Fenomena ini telah diamati sejak zaman kuno dan mungkin merupakan salah satu pengamatan astronomi paling awal dalam prasejarah manusia. Mengetahui siklus tahunan musim sangat penting untuk kelangsungan hidup orang-orang kuno, dan titik balik matahari musim panas dan musim dingin adalah tanggal-tanggal penting dalam kalender.

“Orang-orang di zaman kuno sangat menyadari hal semacam ini,” kata Ed Krupp, direktur Observatorium Griffith di Los Angeles, mengutip NBC News. “Itu sangat terkait erat dengan musim, dan musim secara langsung terkait dengan perilaku dan aktivitas manusia serta sumber daya.”

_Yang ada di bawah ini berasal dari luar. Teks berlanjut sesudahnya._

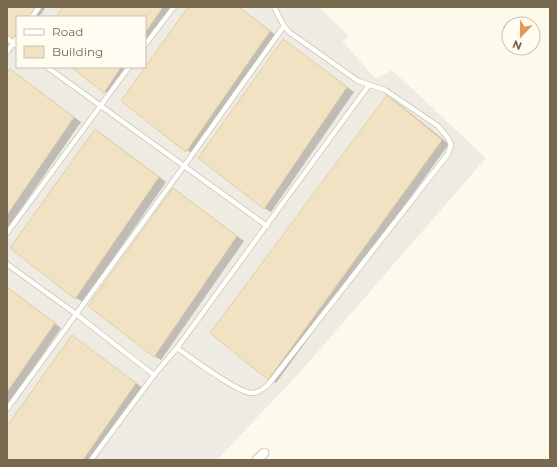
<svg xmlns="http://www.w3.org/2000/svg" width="557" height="467" font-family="Montserrat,sans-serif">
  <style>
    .industrial { fill: #eeebe3; fill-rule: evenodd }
    .shadow { fill: #0003 }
    .building { fill: #f1e2c3; stroke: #e3cda3 }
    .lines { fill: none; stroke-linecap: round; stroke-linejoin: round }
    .lane-casing { stroke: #cec6b0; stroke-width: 6 }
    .street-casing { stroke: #cec6b0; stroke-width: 11 }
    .lane { stroke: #fff; stroke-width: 4.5 }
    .street { stroke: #fff; stroke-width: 9 }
  </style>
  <rect width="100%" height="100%" fill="#fcfaeb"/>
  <path class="industrial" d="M 7,7 L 319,7 L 349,36 L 342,41 L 376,79 L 392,70 L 486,158 L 301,371 L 217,460 L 7,460 ZM 17,17 L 145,17 L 145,67 L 17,67 Z"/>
  <path class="shadow" d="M 7,7 L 46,7 L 39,17 L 17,17 L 17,41 L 7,34 Z
    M 64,7 L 173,7 L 145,47 L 145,17 L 57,17 Z
    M 189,7 L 239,7 L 277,36 L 194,155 L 122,101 Z
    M 283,40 L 354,92 L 271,212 L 264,208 Z
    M 72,67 L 131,67 L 111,96 Z
    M 10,70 L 81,122 L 7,229 L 7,75 Z
    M 387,96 L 394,100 L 449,144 L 276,383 L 269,379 L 212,333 Z
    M 102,134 L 166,182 L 83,302 L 76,298 L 11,247 Z
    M 173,189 L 244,241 L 161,360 L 154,356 Z
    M 7,287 L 61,328 L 7,406 Z
    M 72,336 L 143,388 L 93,460 L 7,460 L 7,427 Z"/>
  <path class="building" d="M 7,7 L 36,7 L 29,17 L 17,17 L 17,34 L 13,40 L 7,36 Z
    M 63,7 L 163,7 L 145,33 L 145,17 L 56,17 Z
    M 188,7 L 239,7 L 270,31 L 186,152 L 121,101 Z
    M 283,39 L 347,87 L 264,209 L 198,158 Z
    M 71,67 L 121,67 L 104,93 Z
    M 10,69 L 74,117 L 7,215 L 7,73 Z
    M 387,95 L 442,140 L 268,380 L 210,333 Z
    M 95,129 L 159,177 L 75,299 L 10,248 Z
    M 173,188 L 237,236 L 154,357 L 88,306 Z
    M 7,287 L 55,323 L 7,392 Z
    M 72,335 L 136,383 L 83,460 L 7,460 L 7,426 Z"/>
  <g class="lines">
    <defs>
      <path id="lane" d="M 32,17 L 39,7
        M 7,38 L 17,46
        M 145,45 L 174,7
        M 7,52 L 17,38
        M 47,67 L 267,226
        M 7,233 L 129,67
        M 7,264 L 76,314 L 154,375
        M 177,348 C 192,358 236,392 251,393 C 258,393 263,389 268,385 L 448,154 L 451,145 L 448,138 L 438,126 L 385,90 L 358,81 L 289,32 L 284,26 L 274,7
        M 7,409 L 184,166 L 284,26
        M 91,460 L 154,375 L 177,348 L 369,85"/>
      <path id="street" d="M 257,460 L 264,453"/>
    </defs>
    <use href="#lane" class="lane-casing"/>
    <use href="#street" class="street-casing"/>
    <use href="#lane" class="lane"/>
    <use href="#street" class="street"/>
  </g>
  <rect width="557" height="467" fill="none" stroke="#77684e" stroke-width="16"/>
  <rect x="16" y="16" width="130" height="52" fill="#fffdf1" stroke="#c9c1b0"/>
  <rect x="24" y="29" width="20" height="6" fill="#ffffff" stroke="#c9c1b0"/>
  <text x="52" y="36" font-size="12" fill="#77684e">Road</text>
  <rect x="24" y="46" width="20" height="12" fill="#f1e2c3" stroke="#c9c1b0"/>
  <text x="52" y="56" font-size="12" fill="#77684e">Building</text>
  <g transform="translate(521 36) rotate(202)"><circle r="19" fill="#fffdf1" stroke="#c9c1b0"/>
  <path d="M0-3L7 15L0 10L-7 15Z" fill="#e29a54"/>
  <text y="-6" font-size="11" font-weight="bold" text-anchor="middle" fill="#77684e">N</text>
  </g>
</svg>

Beberapa monumen kuno di seluruh dunia diyakini telah dirancang agar selaras dengan terbit atau terbenamnya matahari di titik balik matahari musim panas. Ini termasuk Bighorn Medicine Wheel dekat Lovell, Wyoming, dan Stonehenge, lingkaran batu berusia 5.000 tahun di Wiltshire, Inggris.

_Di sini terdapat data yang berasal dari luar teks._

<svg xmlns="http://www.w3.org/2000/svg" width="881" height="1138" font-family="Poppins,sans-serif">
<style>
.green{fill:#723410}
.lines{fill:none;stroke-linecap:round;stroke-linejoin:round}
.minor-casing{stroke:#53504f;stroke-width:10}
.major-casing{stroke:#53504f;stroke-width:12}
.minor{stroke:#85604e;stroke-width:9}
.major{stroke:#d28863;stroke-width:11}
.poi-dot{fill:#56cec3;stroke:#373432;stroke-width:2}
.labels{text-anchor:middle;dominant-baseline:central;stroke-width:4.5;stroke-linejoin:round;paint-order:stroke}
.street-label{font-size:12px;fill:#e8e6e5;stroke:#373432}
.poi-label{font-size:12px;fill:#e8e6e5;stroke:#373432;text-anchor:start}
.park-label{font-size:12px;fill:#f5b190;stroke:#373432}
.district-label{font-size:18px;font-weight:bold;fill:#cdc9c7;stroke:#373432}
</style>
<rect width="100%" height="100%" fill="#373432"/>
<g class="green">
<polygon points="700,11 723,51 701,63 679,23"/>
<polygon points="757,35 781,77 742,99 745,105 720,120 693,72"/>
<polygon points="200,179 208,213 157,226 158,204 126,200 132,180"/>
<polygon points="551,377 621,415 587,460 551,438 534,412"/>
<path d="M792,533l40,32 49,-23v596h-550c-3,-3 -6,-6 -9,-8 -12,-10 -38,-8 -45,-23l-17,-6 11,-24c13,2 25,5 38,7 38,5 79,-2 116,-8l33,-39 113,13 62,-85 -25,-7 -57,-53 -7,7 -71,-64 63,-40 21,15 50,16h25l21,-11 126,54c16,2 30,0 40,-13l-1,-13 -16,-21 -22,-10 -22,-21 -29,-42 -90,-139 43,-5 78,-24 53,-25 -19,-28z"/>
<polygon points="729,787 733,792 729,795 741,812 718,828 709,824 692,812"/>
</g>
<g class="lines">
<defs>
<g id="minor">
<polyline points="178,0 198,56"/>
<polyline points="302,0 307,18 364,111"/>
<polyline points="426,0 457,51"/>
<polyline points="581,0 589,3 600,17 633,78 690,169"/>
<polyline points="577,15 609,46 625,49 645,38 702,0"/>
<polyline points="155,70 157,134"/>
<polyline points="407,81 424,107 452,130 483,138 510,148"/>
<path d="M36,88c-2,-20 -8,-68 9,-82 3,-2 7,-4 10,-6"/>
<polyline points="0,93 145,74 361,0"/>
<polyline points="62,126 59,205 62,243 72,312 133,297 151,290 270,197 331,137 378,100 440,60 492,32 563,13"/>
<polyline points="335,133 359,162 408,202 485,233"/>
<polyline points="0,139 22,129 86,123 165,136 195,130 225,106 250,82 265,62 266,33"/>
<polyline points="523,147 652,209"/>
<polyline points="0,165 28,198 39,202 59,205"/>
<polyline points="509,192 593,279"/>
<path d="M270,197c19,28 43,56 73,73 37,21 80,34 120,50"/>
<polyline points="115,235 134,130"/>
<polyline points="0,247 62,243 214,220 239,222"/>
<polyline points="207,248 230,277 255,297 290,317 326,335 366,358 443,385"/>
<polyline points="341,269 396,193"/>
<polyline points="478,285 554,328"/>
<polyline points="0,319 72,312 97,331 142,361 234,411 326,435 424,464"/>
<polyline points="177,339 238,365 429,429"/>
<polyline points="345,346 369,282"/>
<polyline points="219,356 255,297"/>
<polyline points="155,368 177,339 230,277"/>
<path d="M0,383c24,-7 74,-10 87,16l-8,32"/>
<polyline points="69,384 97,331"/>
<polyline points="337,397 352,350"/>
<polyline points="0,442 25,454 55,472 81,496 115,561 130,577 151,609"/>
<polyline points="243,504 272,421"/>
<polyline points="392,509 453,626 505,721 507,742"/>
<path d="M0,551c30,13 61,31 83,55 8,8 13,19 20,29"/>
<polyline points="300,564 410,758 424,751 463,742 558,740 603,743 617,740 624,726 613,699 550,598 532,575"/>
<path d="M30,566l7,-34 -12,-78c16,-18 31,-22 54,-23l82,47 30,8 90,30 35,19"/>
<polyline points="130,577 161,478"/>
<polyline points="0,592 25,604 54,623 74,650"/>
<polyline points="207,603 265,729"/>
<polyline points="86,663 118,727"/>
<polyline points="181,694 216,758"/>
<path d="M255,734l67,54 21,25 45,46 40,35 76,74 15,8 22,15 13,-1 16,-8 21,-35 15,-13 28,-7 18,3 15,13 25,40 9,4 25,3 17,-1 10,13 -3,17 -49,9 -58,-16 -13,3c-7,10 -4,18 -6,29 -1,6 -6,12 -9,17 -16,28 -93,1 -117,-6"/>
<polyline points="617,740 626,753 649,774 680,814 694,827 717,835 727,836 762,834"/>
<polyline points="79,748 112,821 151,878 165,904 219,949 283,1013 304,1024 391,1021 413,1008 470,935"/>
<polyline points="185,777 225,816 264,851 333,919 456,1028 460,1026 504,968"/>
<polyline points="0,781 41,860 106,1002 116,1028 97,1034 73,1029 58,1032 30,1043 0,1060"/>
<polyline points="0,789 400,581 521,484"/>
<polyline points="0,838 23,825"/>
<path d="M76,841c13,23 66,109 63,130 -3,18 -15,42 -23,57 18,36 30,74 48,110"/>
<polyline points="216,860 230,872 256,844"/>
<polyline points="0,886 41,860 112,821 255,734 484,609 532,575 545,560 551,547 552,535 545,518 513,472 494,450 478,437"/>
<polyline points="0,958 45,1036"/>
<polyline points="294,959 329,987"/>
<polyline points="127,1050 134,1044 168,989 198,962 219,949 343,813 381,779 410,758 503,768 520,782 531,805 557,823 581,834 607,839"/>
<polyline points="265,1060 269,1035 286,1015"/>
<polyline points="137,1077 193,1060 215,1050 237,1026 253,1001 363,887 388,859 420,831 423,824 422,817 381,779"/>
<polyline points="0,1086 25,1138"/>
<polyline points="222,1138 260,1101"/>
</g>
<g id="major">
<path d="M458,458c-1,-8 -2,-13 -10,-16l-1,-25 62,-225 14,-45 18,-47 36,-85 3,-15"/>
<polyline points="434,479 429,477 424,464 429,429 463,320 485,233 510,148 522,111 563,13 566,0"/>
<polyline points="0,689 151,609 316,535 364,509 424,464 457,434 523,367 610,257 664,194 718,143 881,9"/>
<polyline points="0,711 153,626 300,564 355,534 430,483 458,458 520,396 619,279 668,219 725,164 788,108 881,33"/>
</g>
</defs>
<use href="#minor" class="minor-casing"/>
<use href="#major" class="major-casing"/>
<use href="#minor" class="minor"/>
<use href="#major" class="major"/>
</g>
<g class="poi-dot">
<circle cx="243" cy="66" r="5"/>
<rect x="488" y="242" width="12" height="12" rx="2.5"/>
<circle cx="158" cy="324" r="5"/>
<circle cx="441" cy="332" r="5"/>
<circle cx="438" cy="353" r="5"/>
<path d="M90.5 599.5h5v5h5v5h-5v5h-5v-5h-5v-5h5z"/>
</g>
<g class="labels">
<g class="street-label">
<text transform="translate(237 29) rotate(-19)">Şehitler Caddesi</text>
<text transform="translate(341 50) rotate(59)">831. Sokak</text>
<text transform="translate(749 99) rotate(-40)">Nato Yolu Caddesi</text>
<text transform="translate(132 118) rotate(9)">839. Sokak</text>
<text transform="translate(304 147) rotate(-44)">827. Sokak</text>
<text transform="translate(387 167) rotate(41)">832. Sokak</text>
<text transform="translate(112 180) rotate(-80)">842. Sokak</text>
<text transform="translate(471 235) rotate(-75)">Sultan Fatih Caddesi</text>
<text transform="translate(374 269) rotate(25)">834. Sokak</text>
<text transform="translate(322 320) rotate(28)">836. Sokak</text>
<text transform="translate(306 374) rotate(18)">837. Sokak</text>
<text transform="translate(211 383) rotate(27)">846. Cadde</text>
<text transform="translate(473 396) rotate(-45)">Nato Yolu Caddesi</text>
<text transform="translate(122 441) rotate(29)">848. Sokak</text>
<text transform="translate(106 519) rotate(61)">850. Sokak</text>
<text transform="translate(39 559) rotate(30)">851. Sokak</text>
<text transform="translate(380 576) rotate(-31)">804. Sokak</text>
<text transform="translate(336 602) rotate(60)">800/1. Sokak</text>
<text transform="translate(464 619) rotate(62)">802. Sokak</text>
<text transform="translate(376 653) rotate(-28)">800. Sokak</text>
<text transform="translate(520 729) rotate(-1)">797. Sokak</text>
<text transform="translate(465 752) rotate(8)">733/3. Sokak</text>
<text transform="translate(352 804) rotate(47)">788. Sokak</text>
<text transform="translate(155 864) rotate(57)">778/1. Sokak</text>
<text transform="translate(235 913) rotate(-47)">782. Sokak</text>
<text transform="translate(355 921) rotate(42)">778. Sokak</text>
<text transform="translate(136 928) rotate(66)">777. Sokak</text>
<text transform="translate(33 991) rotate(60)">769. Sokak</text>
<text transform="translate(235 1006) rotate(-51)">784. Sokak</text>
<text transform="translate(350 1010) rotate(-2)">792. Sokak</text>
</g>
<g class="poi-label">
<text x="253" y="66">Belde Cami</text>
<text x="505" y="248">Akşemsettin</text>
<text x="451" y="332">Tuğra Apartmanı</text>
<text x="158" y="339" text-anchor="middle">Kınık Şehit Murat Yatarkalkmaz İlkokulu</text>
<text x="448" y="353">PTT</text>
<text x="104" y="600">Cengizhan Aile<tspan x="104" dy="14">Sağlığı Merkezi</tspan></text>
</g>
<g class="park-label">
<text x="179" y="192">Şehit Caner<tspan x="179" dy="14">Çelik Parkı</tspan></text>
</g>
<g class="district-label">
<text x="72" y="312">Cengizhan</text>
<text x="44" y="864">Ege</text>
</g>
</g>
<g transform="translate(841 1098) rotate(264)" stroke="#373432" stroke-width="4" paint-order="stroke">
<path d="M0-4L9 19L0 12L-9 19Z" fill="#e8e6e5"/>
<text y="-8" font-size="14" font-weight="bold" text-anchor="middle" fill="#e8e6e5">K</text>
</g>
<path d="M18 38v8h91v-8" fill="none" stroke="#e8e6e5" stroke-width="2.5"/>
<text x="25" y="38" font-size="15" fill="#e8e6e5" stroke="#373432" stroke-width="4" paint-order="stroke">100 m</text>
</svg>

Di Eropa dan belahan dunia lainnya, festival pertengahan musim panas menghidupkan kembali kenangan akan ritual titik balik matahari musim panas kuno. Ribuan orang biasanya menghadiri acara matahari terbenam titik balik matahari musim panas di Stonehenge, yang dalam beberapa tahun terakhir terasa seperti festival musik luar ruangan.

Apakah fenomena ini berbahaya?

Terkait fenomena solstis ini masyarakat tidak perlu khawatir. Lembaga Penerbangan dan Antariksa Nasional (LAPAN) telah menegaskan fenomena solstis tidak berbahaya karena solistis merupakan fenomena alam biasa.

Selain itu, jika pada fenomena solstis ini bersamaan dengan bencana alam maka hal itu tidak bisa dikaitkan. Fenomena solstis sama sekali tidak berbahaya, hanya sebuah kondisi di mana salah satu belahan Bumi dan kutub Bumi mendekati atau condong ke matahari.

Peneliti Pusat Riset Antariksa Badan Riset dan Inovasi Nasional (BRIN) Andi Pangerang mengatakan ada 13 ibu kota provinsi di Indonesia yang tidak akan mengalami fenomena solstis. Adapun 13 ibu kota provinsi yang dimaksud adalah Padang, Pekanbaru, Tanjungpinang, Jambi, Pangkalpinang, Pontianak, Palangkaraya, Samarinda, Palu, Gorontalo, Manado, Sofifi, dan Sorong.

Daerah tersebut terletak di antara 2,3 derajat Lintang Utara (LU) dan 2,3 derajat Lintang Selatan (LS), sehingga tidak akan mengalami fenomena solstis. Meski tidak dapat menikmati panjang siang sama dengan panjang malam, wilayah tersebut masih mengalami panjang siang dalam satu tahun berkisar antara 12 jam 1 menit hingga 12 jam 16 menit.